● **What you need to do**:
Recast the entries below as a single JSON list of strings, one string per line. Leave out blank lines and the pictures.

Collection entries
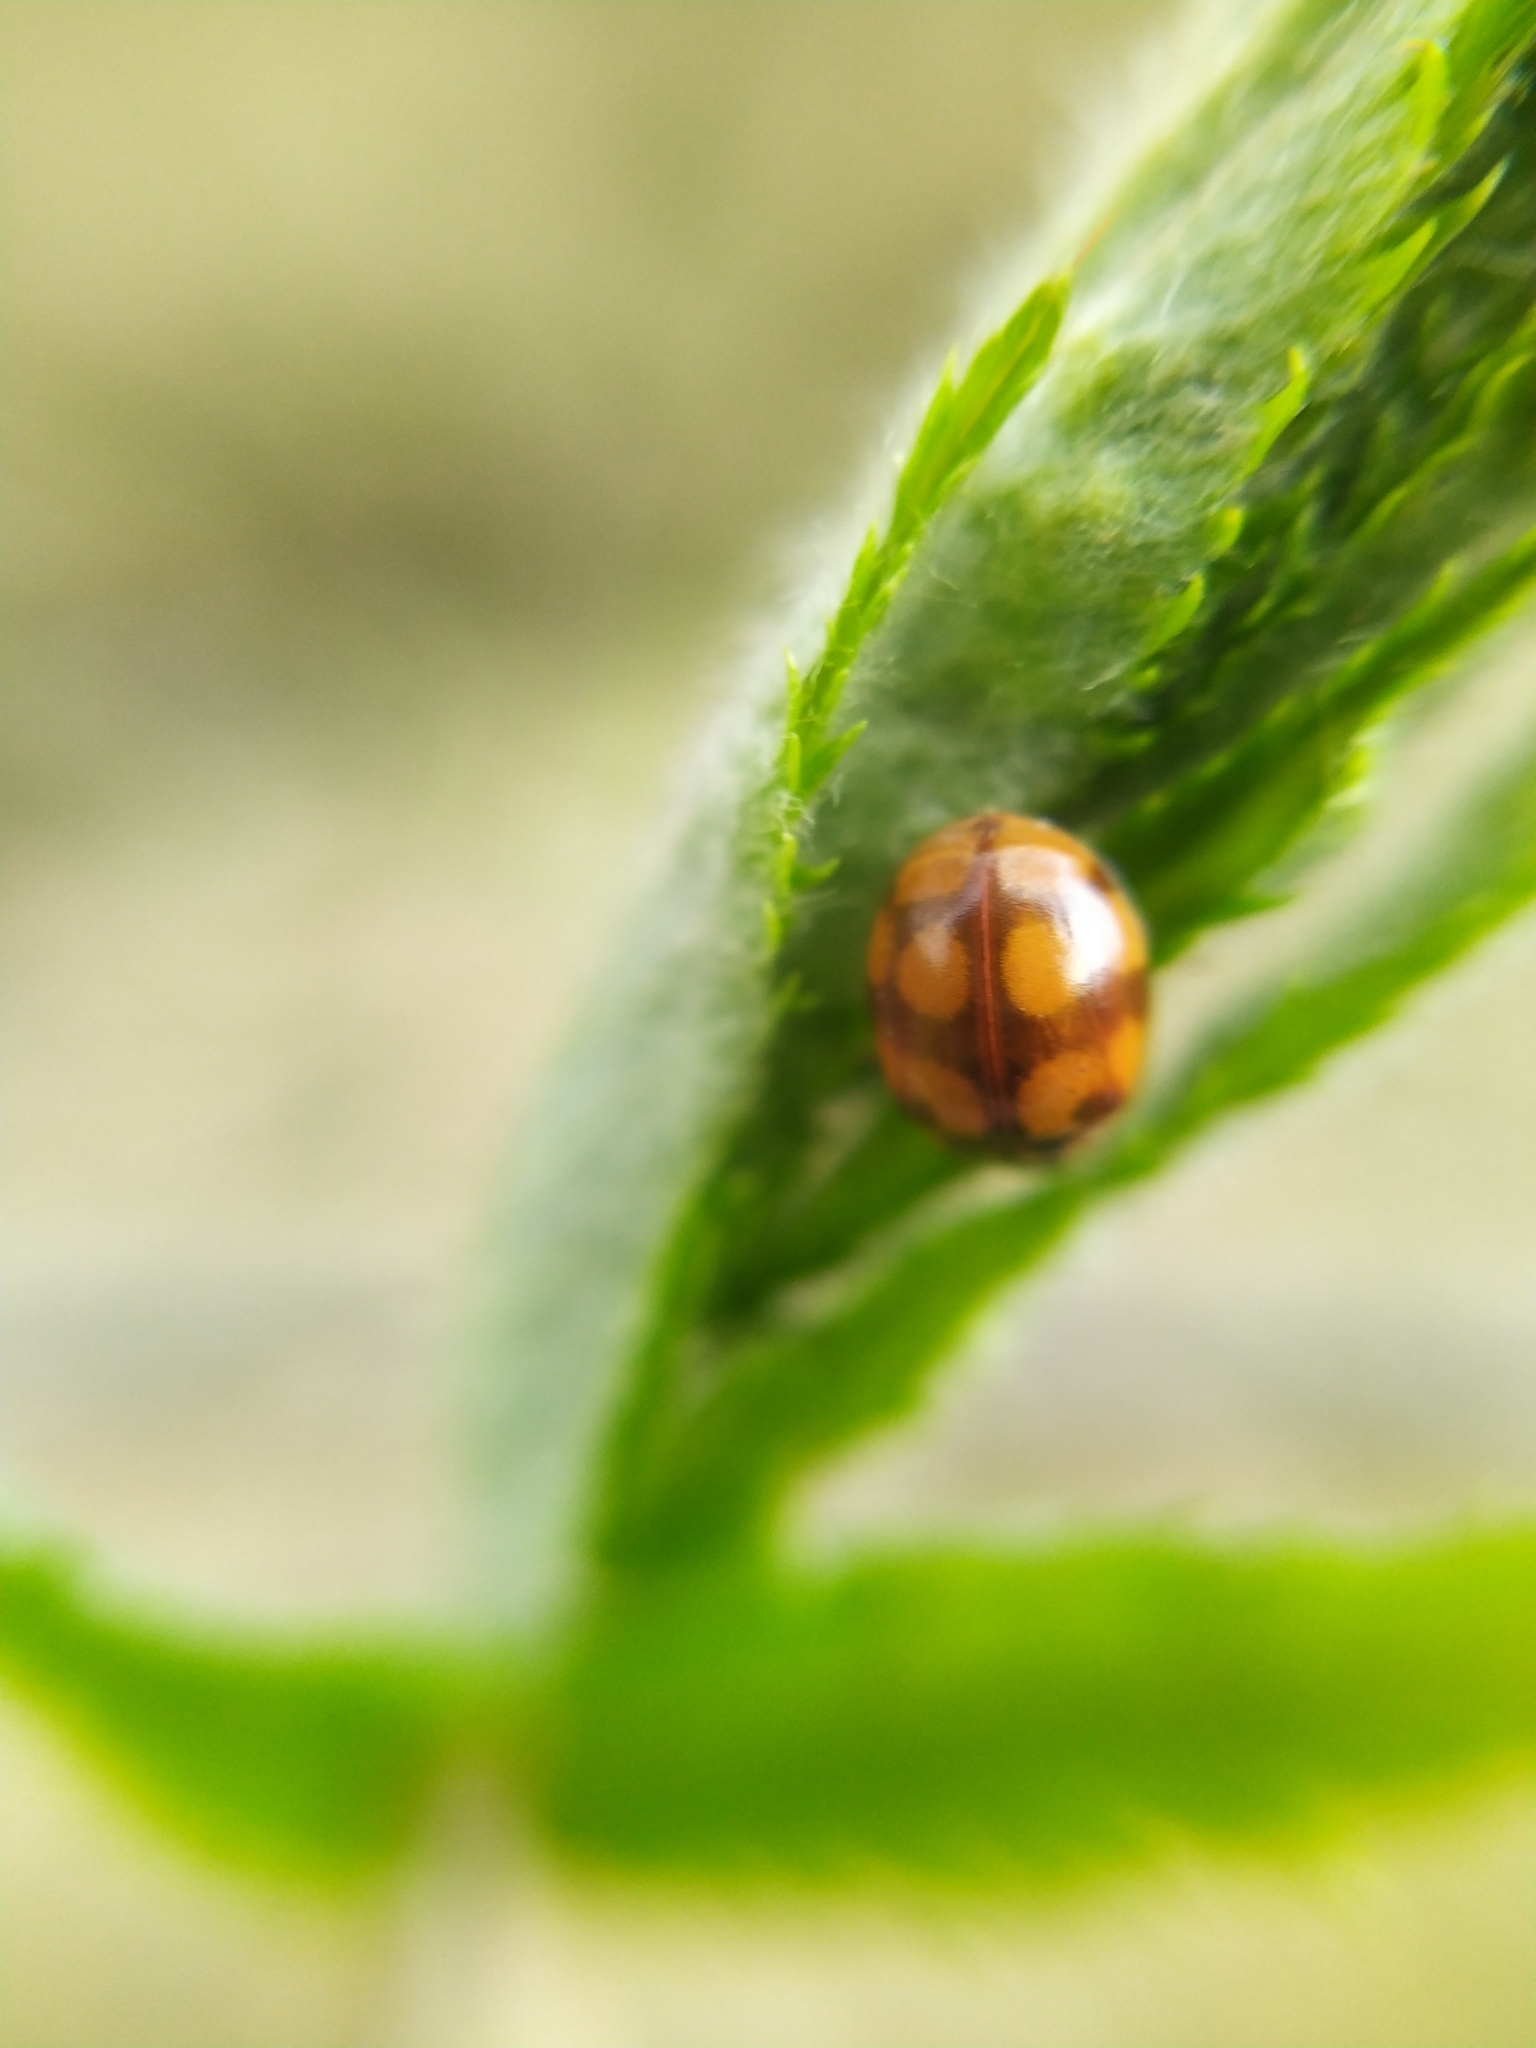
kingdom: Animalia
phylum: Arthropoda
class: Insecta
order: Coleoptera
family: Coccinellidae
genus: Adalia
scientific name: Adalia decempunctata
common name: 10-spot ladybird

● **Solution for this task**:
[
  "kingdom: Animalia",
  "phylum: Arthropoda",
  "class: Insecta",
  "order: Coleoptera",
  "family: Coccinellidae",
  "genus: Adalia",
  "scientific name: Adalia decempunctata",
  "common name: 10-spot ladybird"
]